While exact pricing depends on your data volume, deployment model (Cloud vs self-hosted), and which products you use (Structural, Fabricate, Textual), the model generally follows:
- Pilot / Evaluation Engagement: Time-boxed access to the relevant Tonic products, with guided onboarding and support. Best for teams validating Tonic on 1–3 critical workflows or systems.
- Team / Enterprise Plans: Ongoing access with expanded capacity, SSO/SAML, additional environments, and enterprise-grade support. Best for organizations wanting to standardize how they generate safe, production-like data across engineering and AI teams.
Your Tonic team will map pricing directly to your pilot scope and long-term footprint—number of environments, databases, and AI workflows you want to cover.
Plan Fit Examples
- Pilot Plan: Best for platform or security teams needing to prove that Tonic can replace production data in dev/QA and pass security review before broader rollout.
- Enterprise Plan: Best for organizations needing continuous, large-scale coverage across many databases, squads, and AI pipelines, with SSO/SAML, dedicated support, and governance features.
Frequently Asked Questions
How long does it take to start and complete a Tonic pilot?
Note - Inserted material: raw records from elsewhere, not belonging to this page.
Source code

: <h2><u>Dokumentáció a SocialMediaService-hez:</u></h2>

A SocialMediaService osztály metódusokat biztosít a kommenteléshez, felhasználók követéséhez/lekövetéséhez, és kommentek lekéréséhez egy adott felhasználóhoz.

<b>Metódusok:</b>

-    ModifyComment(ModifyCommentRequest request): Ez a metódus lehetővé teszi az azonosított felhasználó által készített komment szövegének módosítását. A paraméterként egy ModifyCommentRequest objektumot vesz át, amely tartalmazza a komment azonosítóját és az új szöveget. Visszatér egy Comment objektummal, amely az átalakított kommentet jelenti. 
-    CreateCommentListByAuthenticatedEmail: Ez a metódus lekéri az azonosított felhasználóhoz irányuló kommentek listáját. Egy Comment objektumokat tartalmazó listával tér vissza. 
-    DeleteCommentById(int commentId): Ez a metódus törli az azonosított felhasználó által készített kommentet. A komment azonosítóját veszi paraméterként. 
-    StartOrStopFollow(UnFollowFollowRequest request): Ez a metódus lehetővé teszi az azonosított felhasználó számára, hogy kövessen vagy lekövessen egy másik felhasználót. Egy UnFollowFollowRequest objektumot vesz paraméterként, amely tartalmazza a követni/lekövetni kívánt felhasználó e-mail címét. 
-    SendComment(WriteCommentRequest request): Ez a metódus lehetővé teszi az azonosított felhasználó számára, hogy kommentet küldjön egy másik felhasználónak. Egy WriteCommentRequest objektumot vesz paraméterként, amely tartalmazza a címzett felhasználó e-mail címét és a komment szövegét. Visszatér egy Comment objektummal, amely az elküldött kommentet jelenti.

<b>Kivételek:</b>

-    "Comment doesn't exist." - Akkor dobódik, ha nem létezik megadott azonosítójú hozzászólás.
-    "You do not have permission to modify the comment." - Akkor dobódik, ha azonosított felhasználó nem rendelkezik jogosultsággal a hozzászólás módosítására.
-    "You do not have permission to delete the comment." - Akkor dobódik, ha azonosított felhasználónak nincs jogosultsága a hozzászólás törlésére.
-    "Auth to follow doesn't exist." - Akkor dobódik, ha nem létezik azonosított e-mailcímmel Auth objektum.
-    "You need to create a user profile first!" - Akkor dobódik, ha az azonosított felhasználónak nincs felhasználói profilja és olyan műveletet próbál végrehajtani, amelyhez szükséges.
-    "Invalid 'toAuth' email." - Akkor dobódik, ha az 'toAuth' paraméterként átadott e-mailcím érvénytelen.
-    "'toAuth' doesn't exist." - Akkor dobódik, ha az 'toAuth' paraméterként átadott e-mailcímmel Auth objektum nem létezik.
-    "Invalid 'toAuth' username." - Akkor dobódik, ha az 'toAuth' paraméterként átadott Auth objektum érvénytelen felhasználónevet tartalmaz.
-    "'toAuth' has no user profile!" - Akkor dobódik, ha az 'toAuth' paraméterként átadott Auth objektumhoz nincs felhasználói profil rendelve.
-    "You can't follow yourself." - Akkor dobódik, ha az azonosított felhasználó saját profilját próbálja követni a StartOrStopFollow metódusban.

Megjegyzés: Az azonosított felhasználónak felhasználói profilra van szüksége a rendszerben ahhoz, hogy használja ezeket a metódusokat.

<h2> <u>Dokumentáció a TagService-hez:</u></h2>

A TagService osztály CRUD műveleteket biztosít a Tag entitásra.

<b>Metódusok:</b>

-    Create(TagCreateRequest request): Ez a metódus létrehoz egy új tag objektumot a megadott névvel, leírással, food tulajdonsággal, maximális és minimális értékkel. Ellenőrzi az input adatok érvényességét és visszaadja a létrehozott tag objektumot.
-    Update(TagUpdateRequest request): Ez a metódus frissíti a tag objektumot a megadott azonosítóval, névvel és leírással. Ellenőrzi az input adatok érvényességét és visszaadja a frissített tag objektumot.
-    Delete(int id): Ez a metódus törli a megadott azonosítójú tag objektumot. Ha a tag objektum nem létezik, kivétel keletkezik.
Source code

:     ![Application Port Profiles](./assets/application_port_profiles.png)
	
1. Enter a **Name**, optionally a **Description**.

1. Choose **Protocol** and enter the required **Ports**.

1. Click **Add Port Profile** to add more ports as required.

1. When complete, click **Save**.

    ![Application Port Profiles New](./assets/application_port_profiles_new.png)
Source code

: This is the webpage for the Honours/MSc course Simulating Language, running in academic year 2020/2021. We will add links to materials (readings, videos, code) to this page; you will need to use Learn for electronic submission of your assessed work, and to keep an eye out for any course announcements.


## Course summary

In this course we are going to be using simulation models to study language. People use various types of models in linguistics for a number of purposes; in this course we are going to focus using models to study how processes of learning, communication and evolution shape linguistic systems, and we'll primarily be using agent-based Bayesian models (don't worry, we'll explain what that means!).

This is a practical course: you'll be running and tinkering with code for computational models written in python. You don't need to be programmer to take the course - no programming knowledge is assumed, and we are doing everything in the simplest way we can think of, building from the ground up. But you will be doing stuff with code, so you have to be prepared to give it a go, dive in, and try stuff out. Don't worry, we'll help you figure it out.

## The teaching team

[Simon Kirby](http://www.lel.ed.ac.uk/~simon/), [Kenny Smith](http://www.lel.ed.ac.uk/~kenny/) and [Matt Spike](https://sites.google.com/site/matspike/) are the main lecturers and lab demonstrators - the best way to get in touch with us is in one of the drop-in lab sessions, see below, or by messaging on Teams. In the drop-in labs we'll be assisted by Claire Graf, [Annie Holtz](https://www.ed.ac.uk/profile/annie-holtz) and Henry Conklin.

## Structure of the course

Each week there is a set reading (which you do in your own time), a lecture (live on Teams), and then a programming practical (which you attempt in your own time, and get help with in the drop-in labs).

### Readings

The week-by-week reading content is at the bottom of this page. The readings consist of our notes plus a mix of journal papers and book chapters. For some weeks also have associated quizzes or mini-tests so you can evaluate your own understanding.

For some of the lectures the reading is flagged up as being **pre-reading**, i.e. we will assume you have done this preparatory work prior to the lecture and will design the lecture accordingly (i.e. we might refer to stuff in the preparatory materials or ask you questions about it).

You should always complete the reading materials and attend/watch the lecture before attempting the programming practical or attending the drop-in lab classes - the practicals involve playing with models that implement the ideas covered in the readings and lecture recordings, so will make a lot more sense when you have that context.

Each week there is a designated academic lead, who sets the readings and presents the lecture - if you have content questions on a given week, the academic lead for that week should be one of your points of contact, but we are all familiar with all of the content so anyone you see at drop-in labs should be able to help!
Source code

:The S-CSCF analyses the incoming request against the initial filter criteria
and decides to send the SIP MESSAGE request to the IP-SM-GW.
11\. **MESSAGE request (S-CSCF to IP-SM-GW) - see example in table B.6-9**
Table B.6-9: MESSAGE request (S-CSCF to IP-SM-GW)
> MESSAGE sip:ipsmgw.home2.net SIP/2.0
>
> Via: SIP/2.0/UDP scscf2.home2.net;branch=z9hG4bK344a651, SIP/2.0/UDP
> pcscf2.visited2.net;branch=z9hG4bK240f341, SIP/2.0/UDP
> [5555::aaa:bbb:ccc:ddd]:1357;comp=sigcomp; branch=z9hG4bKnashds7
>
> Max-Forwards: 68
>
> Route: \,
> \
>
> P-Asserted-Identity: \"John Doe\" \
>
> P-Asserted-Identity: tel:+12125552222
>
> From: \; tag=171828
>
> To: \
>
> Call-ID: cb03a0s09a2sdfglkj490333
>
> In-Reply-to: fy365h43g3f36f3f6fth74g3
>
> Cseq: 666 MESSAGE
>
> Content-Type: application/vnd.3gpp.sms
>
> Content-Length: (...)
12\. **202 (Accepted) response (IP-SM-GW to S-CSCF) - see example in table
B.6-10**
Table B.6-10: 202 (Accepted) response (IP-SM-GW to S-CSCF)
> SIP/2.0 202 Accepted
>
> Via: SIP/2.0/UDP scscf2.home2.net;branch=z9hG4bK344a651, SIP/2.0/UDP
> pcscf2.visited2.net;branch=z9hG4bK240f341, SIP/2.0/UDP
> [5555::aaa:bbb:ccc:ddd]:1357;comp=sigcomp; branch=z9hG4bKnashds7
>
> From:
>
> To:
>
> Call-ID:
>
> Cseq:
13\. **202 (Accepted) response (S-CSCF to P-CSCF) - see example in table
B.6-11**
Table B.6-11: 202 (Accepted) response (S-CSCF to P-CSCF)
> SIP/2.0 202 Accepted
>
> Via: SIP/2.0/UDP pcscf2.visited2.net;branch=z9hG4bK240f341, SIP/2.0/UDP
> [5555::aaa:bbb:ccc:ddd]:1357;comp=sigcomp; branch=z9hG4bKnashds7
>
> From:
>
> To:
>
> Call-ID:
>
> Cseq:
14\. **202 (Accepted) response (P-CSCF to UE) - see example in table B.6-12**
Short Answer: Most teams start a pilot within 2–4 weeks of initial contact and complete it in 30–60 days, depending on security review and scope.
Details:
Security and procurement timelines vary by organization, but with Tonic’s SOC 2 Type II report, HIPAA posture, and AWS Qualified Software status, many security teams can complete their review in 1–3 weeks. Deployment is often same-week for Tonic Cloud, and 1–2 weeks for self-hosted. Once connected, teams typically need 2–6 weeks of active usage to:
- Run multiple end-to-end pipelines.
- Validate app behavior and test coverage with Tonic data.
- Measure improvements in staging refresh times and test data provisioning. The pilot timeline is defined explicitly in the pilot plan so everyone knows what decisions need to be made by when.
What data does Tonic need access to during the pilot, and how is it secured?
Short Answer: Tonic needs access to the in-scope databases, schemas, and/or text repositories you want to transform, and you can choose whether data remains in your environment (self-hosted) or flows through Tonic Cloud with strong controls.
Details:
For Tonic Structural, we connect to your selected databases or warehouses (often staging or a production mirror) to read schemas and data, apply transformations, and write outputs to your chosen target. For Textual, we ingest the documents or text sources you point us to. For Fabricate, we typically work from schemas, data models, or examples to generate synthetic data; access to raw production data is not always required.
Security considerations:
- Encryption in transit and at rest is standard.
- Role-based access control and audit logs track who configures what.
- If you choose self-hosted deployment, data never leaves your environment; Tonic runs entirely within your infrastructure.
- If you choose Tonic Cloud, our SOC 2 Type II, HIPAA, and AWS Qualified Software credentials, plus detailed architecture docs, support your security assessment.
You retain control over which databases, schemas, and files are in-scope, and can limit the pilot to lower-risk systems if that’s preferable for initial validation.
Summary
Running a pilot with Tonic is a structured way to prove that you can stop pushing raw production data into dev, staging, QA, and AI workflows—without sacrificing speed or realism. The process is intentionally straightforward:
- Align on scope, success criteria, and security requirements.
- Deploy Tonic (Cloud or self-hosted), connect to your data, and run an end-to-end pipeline.
- Use Tonic-generated data in your real workflows, iterate on edge cases, and measure the impact on delivery speed, data safety, and test quality.
Teams consistently find that they can hydrate environments faster, unblock AI initiatives, and reduce privacy risk, all while giving developers and data scientists more realistic data to work with.